Is Ratmansky Subverting the Big Moments in Nutcracker?
The second time around I felt more used to how Ratmansky handles big music. My two favorite pieces of his have been to little music. I mean the eerie, repetitive score by Yuri Khanon that he used for Middle Duet, and the lilting Scarlatti he choreographed to in Seven Sonatas. Both these works are full of subtle inventiveness and hints of narrative that I find tantalizing. For these reasons it’s rewarding to see Ratmansky’s best work more than once.
This is true of his Nutcracker too. But Tchaikovsky’s music, which I love, is a bit grandiose for his style. So he works around it. For instance, during the big, carnival-type music for Mother Ginger’s entrance, the eight Polichinelles enter without her, all bumptious like a bunch of clowns. When she finally enters, the music is the more delicate melody that’s usually saved for when her children emerge from her skirt.
Another example of how he subverts the big moments is that the tree doesn’t grow on the big, looming, tree-growing music, and it doesn’t grow much. And there are other things happen center stage. In fact, last night I completely missed the growing. Also last night, as if in sync with his preference for avoiding big moments, the cannon failed to fire.
In terms of narrative choices, there is no one moment when the Nutcracker doll transforms into a prince. Drosselmeyer presents him to Clara as the full-grown, live, human boy. (Earlier, he briefly shows him to the audience as a doll.) When Clara drags the “broken,” real-boy Nutcracker to the sofa, we hear the lullaby music that usually accompanies the girls when they cradle their new dolls.
However, the richness of this Nutcracker is that Clara and the Nutcracker Boy develop a real relationship. It’s played out masterfully during the Snow Scene, a choreographic peak. Click here to read my previous blog on this. In that blog I said that the mouse stole the show. Now I think yes, but the mouse is Ratmansky. He’s the one who subverts expectations and creates the narrative thread. He brings mischief rather than punch lines. (Hey, is anyone calling him Mousemansky instead of Ratmansky?)
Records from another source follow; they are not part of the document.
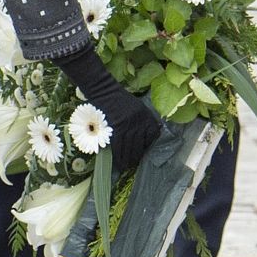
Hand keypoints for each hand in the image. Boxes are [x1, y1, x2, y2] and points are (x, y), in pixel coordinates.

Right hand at [58, 42, 163, 170]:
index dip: (147, 147)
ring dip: (127, 159)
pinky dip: (118, 155)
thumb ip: (141, 121)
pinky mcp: (117, 126)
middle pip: (140, 144)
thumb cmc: (117, 98)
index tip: (141, 153)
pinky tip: (118, 162)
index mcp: (146, 115)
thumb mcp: (135, 107)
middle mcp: (140, 120)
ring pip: (130, 147)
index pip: (152, 136)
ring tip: (125, 166)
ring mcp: (129, 123)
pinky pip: (119, 145)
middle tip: (132, 164)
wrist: (103, 89)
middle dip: (136, 157)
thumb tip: (144, 137)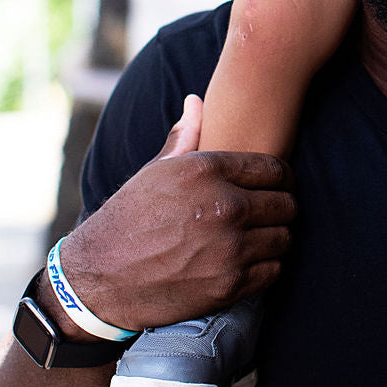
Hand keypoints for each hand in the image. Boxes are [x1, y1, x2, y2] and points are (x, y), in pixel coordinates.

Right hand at [56, 96, 296, 332]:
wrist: (99, 279)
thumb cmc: (128, 219)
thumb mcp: (154, 172)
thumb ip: (185, 136)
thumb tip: (196, 100)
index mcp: (206, 170)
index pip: (275, 168)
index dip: (280, 177)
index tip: (276, 186)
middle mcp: (224, 205)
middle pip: (286, 204)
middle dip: (280, 208)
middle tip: (268, 215)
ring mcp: (229, 247)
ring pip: (284, 238)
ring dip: (274, 238)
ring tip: (258, 238)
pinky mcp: (229, 285)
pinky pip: (273, 271)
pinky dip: (265, 268)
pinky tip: (248, 262)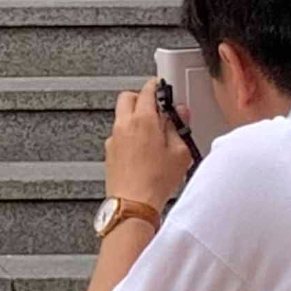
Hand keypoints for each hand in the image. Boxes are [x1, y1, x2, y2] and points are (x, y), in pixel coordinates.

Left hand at [105, 79, 194, 210]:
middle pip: (127, 98)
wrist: (133, 203)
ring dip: (134, 116)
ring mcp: (114, 138)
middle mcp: (124, 125)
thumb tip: (180, 115)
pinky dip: (129, 134)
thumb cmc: (155, 181)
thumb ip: (179, 128)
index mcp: (142, 120)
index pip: (147, 90)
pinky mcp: (109, 152)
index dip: (156, 86)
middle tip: (155, 106)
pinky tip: (142, 148)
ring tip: (153, 130)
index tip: (161, 87)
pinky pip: (119, 134)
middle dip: (141, 97)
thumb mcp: (180, 153)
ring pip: (121, 116)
Casting: Gillian Murphy and David Hallberg were magnificent as Clara the Princess and Nutcracker Prince on opening night, but last night’s cast brought out the story better. Herman Cornejo and Xiomara Reyes are more childlike and more joyous, so they’re more like Clara and the Nutcracker Boy. It was quite moving to see them echoing the two children’s gestures of mutual tenderness, simultaneously and in an opposite corner. I really got it that these two beautiful grownups are a vision, or a potential future of the two children. So at the end of the grand pas de deux, when they profess love and marriage, it’s not as jarring as it was with the Murphy and Hallberg.
While he tends to swirl around, rather than hit, the big moments in music (yielding some gorgeous choreography), Ratmansky sometimes makes the smaller moments into more dramatic ones. The flights-of-flute music that’s usually for just the angels is now used to introduce the second act. Suddenly we see, behind a scrim, a lovely commingling of all the characters of the Land of the Sugar Plum Fairy. Then the lights dim and everyone leaves except the Flowers, who come forward to hover just behind the scrim. They shift their heads softly in and out of the dappled light (by Jennifer Tipton), creating a haunting bit film noir.
Taking on a new Nutcracker is a huge task, and this is a remarkable achievement by both Ratmansky and the designer Richard Hudson. But I wonder if Ratmansky is planning to work on it further. After all, ABT’s new Sleeping Beauty was reworked the following season. I think he could make some of the narrative elements clearer and more consistent. The Russian and Arabian dances have obvious stories within them. The Russian dance is three drunk Vaudevillians, and the Arabian portrays four women trying to seduce an aloof Mr. Clean. (As I’ve said, I’m not crazy about this male chauvinist interpretation of the gorgeous Arabian music.) But the Mirliton/Marzipan is danced by five women in long tutus and top hats who are called the “Nutcracker’s sisters.” The steps and formations do not imply any particular situation, so it’s the beginning of a story that doesn’t get told.
>However, there are so many masterful touches (just the way Drosselmeyer enters the party is a mystery) and wonderful ways that Ratmansky reinterprets the music. Even if he doesn’t get the opportunity to resolve those few puzzling places, this Nutcracker will brighten and deepen the next few Decembers in Brooklyn.